START Information shown

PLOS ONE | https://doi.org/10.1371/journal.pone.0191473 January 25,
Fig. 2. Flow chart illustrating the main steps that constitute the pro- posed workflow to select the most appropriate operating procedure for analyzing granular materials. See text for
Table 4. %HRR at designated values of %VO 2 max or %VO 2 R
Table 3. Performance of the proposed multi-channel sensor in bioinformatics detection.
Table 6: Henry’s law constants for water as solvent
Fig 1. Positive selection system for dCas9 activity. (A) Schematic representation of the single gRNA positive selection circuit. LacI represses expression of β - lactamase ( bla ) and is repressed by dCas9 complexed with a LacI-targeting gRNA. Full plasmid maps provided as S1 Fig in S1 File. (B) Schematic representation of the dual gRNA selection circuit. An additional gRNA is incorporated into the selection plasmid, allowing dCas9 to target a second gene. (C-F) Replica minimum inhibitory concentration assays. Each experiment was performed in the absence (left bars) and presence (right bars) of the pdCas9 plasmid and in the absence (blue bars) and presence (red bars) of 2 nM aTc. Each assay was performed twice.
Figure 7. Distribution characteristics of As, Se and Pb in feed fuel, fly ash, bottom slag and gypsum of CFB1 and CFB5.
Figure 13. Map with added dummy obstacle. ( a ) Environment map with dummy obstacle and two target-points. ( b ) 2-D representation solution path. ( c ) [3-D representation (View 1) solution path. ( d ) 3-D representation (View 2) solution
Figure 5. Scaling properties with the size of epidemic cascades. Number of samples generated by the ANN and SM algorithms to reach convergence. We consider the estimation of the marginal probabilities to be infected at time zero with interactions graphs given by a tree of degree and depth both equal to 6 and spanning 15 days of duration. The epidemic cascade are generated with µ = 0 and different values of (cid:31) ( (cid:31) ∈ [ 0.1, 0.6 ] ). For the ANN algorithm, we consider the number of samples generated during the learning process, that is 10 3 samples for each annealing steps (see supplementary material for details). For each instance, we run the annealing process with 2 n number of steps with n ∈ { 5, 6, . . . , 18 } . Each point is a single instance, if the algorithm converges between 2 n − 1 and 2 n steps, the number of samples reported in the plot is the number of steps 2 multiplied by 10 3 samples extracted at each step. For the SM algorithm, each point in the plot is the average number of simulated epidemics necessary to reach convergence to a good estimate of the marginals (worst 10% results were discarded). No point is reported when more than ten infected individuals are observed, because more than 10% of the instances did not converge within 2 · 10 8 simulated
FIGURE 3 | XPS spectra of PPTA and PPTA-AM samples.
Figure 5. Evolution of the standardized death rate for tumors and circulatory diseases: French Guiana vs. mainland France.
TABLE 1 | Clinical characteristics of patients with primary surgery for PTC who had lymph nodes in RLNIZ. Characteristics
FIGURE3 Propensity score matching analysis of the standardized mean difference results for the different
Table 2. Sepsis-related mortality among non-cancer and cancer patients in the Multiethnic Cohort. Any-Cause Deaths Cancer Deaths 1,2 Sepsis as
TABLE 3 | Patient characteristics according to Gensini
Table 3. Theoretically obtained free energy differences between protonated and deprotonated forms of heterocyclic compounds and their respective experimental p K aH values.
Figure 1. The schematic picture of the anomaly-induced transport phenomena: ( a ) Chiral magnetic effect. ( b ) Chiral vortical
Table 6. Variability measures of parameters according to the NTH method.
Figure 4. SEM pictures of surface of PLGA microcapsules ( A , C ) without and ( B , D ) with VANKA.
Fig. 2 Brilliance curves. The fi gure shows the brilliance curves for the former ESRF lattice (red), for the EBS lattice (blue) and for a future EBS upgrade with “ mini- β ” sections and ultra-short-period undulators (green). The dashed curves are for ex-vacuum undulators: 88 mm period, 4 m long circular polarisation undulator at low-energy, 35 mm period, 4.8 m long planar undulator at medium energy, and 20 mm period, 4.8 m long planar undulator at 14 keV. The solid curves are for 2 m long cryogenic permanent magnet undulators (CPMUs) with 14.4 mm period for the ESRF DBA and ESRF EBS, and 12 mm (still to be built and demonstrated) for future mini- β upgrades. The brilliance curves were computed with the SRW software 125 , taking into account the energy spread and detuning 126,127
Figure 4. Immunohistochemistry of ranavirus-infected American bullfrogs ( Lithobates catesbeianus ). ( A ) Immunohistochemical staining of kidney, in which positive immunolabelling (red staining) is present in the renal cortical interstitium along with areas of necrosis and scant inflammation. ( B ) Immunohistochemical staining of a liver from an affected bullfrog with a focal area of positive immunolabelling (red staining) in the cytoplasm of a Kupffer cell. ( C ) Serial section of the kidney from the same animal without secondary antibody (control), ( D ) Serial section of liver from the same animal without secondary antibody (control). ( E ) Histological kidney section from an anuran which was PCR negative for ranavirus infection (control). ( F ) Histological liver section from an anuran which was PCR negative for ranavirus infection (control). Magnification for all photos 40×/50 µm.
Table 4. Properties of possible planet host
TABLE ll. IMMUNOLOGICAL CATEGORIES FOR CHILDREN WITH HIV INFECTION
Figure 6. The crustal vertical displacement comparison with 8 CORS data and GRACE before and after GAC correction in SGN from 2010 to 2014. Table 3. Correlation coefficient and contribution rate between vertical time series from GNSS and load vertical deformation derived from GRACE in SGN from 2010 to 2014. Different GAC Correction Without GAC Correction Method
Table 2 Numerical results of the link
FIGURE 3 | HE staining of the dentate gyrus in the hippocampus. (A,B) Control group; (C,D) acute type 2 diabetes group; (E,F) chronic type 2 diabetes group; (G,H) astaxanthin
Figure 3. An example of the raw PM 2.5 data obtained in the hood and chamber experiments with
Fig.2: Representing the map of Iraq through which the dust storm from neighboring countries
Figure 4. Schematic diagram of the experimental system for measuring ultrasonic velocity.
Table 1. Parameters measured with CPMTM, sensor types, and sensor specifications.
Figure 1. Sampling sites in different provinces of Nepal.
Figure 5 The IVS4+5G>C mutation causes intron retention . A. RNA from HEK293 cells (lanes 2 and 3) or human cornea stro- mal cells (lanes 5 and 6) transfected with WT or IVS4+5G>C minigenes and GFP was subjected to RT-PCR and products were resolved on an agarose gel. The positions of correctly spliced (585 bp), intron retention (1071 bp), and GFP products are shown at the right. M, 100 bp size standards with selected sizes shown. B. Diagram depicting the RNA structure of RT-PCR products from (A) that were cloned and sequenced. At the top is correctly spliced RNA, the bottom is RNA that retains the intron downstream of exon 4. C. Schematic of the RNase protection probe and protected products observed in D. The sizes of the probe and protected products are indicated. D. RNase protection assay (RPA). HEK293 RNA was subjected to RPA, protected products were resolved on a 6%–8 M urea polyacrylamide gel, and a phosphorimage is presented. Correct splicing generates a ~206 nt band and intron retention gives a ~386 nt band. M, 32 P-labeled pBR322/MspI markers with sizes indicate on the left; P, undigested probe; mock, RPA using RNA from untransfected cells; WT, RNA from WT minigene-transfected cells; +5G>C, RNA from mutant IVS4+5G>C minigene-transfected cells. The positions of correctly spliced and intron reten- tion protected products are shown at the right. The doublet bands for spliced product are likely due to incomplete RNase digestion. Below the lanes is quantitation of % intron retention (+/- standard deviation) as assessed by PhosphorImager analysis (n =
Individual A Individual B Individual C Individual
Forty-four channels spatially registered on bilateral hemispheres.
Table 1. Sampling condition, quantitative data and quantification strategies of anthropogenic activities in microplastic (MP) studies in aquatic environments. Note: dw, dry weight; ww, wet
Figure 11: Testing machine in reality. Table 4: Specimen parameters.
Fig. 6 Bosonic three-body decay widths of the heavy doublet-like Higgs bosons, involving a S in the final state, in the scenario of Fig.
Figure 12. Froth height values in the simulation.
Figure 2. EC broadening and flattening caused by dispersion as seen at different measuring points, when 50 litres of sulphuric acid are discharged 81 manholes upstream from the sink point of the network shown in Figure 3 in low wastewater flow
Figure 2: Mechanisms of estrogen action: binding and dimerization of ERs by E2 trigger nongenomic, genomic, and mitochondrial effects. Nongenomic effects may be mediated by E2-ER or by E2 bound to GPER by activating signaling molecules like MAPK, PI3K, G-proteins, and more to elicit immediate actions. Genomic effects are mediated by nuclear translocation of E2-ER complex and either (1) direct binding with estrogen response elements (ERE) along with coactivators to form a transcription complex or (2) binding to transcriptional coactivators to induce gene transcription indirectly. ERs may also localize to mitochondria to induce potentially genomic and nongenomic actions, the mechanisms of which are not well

END Information shown

Can you repeat, word for word, every line above from the one containing "Table 3. Theoretically" down to the one containing "Figure 4. SEM", including both?

* [Result for this task]
Table 3. Theoretically obtained free energy differences between protonated and deprotonated forms of heterocyclic compounds and their respective experimental p K aH values.
Figure 1. The schematic picture of the anomaly-induced transport phenomena: ( a ) Chiral magnetic effect. ( b ) Chiral vortical
Table 6. Variability measures of parameters according to the NTH method.
Figure 4. SEM pictures of surface of PLGA microcapsules ( A , C ) without and ( B , D ) with VANKA.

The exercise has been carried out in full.